If we don’t protect each other from such disturbances we’ll all have to drive long distances to the country just to find even one hour of calm, if we’re to stay sane, and most of us could do with some calm in nature every day. I can’t manage that drive to the country often enough. That’s why I grew the garden! If we want others to grow gardens–great for their health and for our city’s air quality–we have to help them by not making it miserable to be outside.

We can also help others find badly-needed calm by not making a park bench our personal office either, so others can enjoy the park and the sound of birds or the whisper of leaves in the trees.

12. We’re kind when we decide we won’t ever leave butts, trash, gum, receipts, plastic bags, or dog poop in other people’s yards or sidewalks, or put the poop in their trash cans, forcing them to do constant clean-up. About the dog poop, they often don’t know it’s there in the trash, so after a while the bag degrades, the poop dries out, stinks, and sticks like cement to the bottom of the trash can. Then it’s a huge clean-up job. (So would whoever is dropping it in our trash can please cut it out?)

13. Before throwing a party it’s really nice if we talk to neighbors, tell them we’ll try to keep the noise down, and ask them to let us know if it’s disturbing them. They will LOVE this. Even if it gets a little too noisy they’ll feel they have some control–which we’ve given them–and they know we won’t be angry if they ask us to turn down the volume. So they’ll probably put up with more noise than otherwise just because we’ve given them some control. And hopefully they’ll do the same for us.
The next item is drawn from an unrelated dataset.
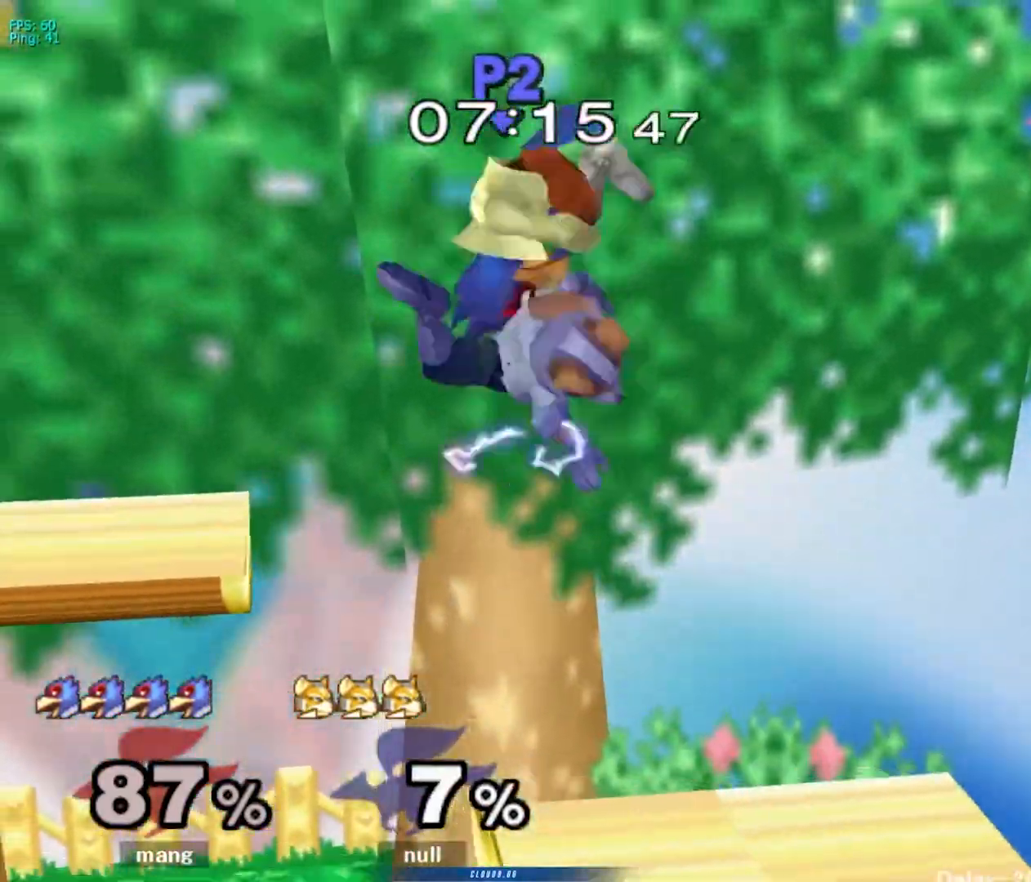
{"buttons": [], "left_stick": "up-left", "right_stick": "down", "events": [[67, "Y", "up"], [133, "left_stick", "up-left"], [350, "left_stick", "down-left"], [467, "right_stick", "down"], [483, "left_stick", "up-left"]]}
14. If we do end up having to sometimes hire loud yard work or construction teams at our homes, we can apologize  ahead of time to neighbors, tell them we hate all that noise too (so they know that for when they have to make noise and will then take care of us), tell them we’ll ask workers to be as quick and quiet as possible, and tell them to tell us if they’re going nuts so we can try to time things a little better depending on their sleep/work schedule. Or we can ask ahead when they need it the quietest and tell them we’ll at least try to keep it quieter then. We can tell them we’ll instruct workers not to play loud radios outside or with windows open. If we make such efforts, showing we care, neighbors will likely do the same thing for us or help us in other ways that are equally kind.